SOLICITUD ESCRITA A:
Presenta como CSV de dos columnas, «etiqueta» y «valor», los registros desde el comienzo hasta la línea que contiene "collection date: 1965-06-22", incluida esta. Pon una fila por línea, con cada dato en un único campo entre comillas y los saltos de línea convertidos en espacios.

FRAGMENTO DEL DOCUMENTO:
Aquellos amaneceres debajo de la mesa, por el absoluto placer de estar con usted, jefe

17/11/2018 - 12:04 am

El 13 de noviembre de 2008, hace exactamente 10 años, moría el escritor Paco Ignacio Taibo I. Con más de 50 libros publicados y una intensa e inolvidable carrera en el periodismo, fue un verdadero maestro de la palabra. Así lo recuerda su hijo, Paco Ignacio Taibo II.

Ciudad de México, 17 de noviembre (SinEmbargo).- Pocas cosas están claras cuando uno tiene cuatro años y sin embargo sé que el hombre que teclea en la Remington sobre la mesa, bajo la cual estoy escondido, es mi padre. Sé que lo que hace es lo más importante que uno puede hacer con su vida, está escribiendo una novela. Sé también que estas son horas robadas al sueño, porque él debería estar durmiendo después de haber pasado la noche en el periódico, haciendo la segunda cosa más importante que se puede hacer en el mundo, contar historias.

Pero está despierto aporreando la máquina y pronto se pondrá en pie, encenderá el tocadiscos para oír a Louis Armstrong y me descubrirá agazapado bajo la mesa, desarmado, porque no tengo máquina de escribir y porque no sé escribir todavía y porque son las seis de la mañana.

Sé que tengo cuatro años, casi cinco, porque recuerdo el impermeable amarillo y la portada de Juan M.N., el libro que escribía. Sé también que nadie entenderá por qué el niño se escapa de la cama para esconderse debajo de la mesa, donde su padre sueña con ser escritor, escribiendo y el niño sueña con ser escritor cuando sepa escribir y mientras tanto se deja arrullar por la mejor música que recuerda: el golpe seco de las tes, las erres y las eses.

LISTA DE REGISTROS:
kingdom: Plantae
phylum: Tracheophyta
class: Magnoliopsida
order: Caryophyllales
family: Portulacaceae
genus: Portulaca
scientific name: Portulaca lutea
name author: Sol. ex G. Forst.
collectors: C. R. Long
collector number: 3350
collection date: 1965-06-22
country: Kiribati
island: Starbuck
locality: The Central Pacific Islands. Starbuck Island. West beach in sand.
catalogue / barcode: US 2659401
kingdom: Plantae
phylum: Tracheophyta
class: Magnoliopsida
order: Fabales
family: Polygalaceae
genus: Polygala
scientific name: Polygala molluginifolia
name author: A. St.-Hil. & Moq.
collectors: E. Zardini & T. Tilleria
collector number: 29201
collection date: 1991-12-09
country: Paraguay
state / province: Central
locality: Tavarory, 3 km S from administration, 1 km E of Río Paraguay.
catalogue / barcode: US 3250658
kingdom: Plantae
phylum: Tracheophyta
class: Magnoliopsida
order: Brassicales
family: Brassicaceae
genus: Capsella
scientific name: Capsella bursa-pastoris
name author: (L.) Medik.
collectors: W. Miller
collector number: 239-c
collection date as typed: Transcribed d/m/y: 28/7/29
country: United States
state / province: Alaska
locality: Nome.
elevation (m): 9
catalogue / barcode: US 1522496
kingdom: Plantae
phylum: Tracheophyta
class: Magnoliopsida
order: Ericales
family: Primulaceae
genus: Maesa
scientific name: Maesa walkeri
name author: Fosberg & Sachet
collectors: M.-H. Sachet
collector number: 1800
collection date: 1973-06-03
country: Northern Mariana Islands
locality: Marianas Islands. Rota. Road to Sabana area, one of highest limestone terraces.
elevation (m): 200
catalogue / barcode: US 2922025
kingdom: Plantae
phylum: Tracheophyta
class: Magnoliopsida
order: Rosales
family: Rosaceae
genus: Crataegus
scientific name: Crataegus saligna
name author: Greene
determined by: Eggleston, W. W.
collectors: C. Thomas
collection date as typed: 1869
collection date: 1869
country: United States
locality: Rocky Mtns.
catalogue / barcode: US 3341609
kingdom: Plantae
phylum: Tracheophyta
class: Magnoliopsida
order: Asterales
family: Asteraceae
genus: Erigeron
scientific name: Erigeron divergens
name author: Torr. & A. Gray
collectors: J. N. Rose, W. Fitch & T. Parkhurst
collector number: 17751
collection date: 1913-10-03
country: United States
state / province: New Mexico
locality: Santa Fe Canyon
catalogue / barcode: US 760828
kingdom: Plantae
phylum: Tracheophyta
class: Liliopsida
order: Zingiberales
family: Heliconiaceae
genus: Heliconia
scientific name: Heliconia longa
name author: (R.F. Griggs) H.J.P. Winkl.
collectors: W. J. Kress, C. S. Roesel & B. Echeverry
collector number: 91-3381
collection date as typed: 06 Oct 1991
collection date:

SOLICITUD ESCRITA B:
Reescribe el tramo del texto sobre Paco Ignacio Taibo I que va desde "17/11/2018 - 12:04" hasta "Ignacio Taibo II.", ambos incluidos, y cambia "escritor" por "novelista".

RESPUESTA COMPLETA A:
etiqueta,valor
"kingdom:","Plantae"
"phylum:","Tracheophyta"
"class:","Magnoliopsida"
"order:","Caryophyllales"
"family:","Portulacaceae"
"genus:","Portulaca"
"scientific name:","Portulaca lutea"
"name author:","Sol. ex G. Forst."
"collectors:","C. R. Long"
"collector number:","3350"
"collection date:","1965-06-22"

RESPUESTA COMPLETA B:
17/11/2018 - 12:04 am

El 13 de noviembre de 2008, hace exactamente 10 años, moría el novelista Paco Ignacio Taibo I. Con más de 50 libros publicados y una intensa e inolvidable carrera en el periodismo, fue un verdadero maestro de la palabra. Así lo recuerda su hijo, Paco Ignacio Taibo II.